Herculano, ainda, analisou com acuidade as obras de Chico, sobretudo as que foram da lavra de A. Luiz. E fez críticas pontuais às afirmações do espírito, destacando que “O Espiritismo estaria sujeito à mais completa deformação, se os espíritas se entregassem ao delírio dos caçadores de novidades”, no que prossegue qualificando o autor espiritual como “um neófito empolado pela doutrina, empregando, às vezes, termos que destoam da terminologia doutrinária e conceitos que nem sempre se ajustam aos princípios espíritas” (no livro “Vampirismo”, ao se referir ao conceito de “espíritos ovóides”), entre outras críticas.

E prossegue elucidando, afirmando que o próprio Emmanuel, ao prefaciar um dos livros de A. Luiz “se serve de figuras analógicas para explicar fatos e coisas que não poderiam ser explicados de maneira fidedigna em nossa linguagem humana”. E sentencia: “São perigosas as duas posições externadas: a dos que não aceitam essas obras como válidas e a dos que pretendem substituir por elas as obras de Kardec. Os princípios da Codificação não podem ser alterados pela obra de um espírito isolado. A Codificação não é obra de vidência, mas de pesquisa científica realizada por Kardec sob orientação e vigilância dos Espíritos Superiores”.

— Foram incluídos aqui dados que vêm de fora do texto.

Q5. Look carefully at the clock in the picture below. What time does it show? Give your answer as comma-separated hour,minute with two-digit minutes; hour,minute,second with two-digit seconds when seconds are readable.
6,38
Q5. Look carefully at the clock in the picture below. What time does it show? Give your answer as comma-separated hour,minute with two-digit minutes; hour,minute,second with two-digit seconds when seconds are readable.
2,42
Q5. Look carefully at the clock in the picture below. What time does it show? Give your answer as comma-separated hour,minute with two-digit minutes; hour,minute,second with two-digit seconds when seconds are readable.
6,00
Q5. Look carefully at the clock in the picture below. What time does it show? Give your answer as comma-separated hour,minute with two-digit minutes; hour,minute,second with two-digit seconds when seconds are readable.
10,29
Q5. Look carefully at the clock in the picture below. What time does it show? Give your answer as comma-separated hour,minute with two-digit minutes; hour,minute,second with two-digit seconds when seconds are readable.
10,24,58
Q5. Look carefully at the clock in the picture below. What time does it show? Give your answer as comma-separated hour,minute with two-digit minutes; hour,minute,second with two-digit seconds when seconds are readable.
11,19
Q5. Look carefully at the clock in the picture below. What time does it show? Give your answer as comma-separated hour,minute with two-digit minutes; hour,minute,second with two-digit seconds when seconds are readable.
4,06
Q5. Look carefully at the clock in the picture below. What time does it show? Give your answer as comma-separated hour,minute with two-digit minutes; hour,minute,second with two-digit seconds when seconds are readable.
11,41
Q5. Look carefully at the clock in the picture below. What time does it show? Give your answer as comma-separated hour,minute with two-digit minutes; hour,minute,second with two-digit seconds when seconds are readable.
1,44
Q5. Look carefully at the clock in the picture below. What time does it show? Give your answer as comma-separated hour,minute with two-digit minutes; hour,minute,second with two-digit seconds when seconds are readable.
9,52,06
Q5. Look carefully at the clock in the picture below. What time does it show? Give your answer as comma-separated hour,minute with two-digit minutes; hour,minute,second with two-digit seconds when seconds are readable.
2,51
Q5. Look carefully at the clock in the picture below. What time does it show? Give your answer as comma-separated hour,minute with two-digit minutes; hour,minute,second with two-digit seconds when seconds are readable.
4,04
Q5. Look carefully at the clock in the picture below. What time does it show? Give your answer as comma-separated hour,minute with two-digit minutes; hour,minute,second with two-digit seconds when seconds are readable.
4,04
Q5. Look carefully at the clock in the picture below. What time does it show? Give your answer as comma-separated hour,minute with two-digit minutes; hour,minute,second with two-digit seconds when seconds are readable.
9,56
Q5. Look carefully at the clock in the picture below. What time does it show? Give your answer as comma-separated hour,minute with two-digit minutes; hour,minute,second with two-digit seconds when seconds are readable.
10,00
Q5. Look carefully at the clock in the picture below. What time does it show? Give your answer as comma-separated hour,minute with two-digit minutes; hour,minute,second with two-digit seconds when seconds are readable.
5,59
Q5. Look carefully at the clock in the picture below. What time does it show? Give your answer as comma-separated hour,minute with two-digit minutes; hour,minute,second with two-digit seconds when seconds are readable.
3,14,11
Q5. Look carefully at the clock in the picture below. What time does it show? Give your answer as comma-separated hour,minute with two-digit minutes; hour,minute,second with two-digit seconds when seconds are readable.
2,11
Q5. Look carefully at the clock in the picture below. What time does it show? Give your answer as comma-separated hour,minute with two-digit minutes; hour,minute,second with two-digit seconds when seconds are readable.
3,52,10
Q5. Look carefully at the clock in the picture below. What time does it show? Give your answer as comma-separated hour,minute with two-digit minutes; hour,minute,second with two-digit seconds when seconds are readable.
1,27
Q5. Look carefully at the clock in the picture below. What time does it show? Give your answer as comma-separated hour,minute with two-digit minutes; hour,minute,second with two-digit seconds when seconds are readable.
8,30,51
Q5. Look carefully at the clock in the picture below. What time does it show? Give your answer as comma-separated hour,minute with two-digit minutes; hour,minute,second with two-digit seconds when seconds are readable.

Herculano também deixou um claro recado para os que se maravilham e ficam estupefatos diante de obras mediúnicas: “Estudar, por exemplo, uma obra de Emmanuel ou André Luiz sem relacioná-la com as obras de Kardec, a pretexto de que esses autores espirituais superaram o Mestre (cujas obras ainda não conhecemos suficientemente) é demonstrar falta de compreensão do sentido e da natureza da Doutrina”. E arremata: “Opiniões pessoais, sejam de sábios terrenos ou do mundo espiritual, nada valem para a Doutrina. O mesmo ocorre nas Ciências e em todos os ramos do Conhecimento na Terra. Porque o Conhecimento é uma estrutura orgânica, derivada da estrutura exterior da realidade e nunca sujeita a caprichos individuais. Por isso é temeridade aceitar-se e propagar-se princípios deste espírito ou daquele homem como se fossem elementos doutrinários. Quem se arrisca a isso revela falta de senso e falta absoluta de critério lógico, além de falta de convicção doutrinária. O Espiritismo não é uma doutrina fechada ou estática, mas aberta ao futuro. Não obstante, essa abertura está necessariamente condicionada às regras de equilíbrio e de ordem que sustentam a validade e a eficácia da sua estrutura doutrinária”.

 

Amando o Chico, defendendo-o, posicionando-se sempre como um fiel escudeiro da obra kardeciana e procurando, com o mesmo bom senso e lógica do Codificador, Herculano se debruçou e acompanhou de perto a produção mediúnica de Chico e, com fraternal denodo, também alertou: “As próprias obras mediúnicas, psicografadas, que descrevem com excesso de minúcias a vida no plano espiritual, devem ser encaradas com reserva pelos espíritas estudiosos”.
Herculano chega a comparar as descrições luizinas com a obra “No Invisível”, do célebre León Denis, afiançando que estes devem ser utilizados, no máximo, como subsidiários, mas jamais afirmados como obras básicas do Espiritismo. Ao erigir tais livros como fundamentais (básicos), centros e grupos “caíram num plano de misticismo igrejeiro e de autoritarismo sacerdotal que desfiguram e ridicularizam o Espiritismo”.

REFERÊNCIAS

Vampirismo – Herculano Pires.
O Espírito e o Tempo – Herculano Pires.
Mediunidade: Vida e Comunicação – Herculano Pires.
J. Herculano Pires, o Apóstolo de Kardec – Jorge Rizzini.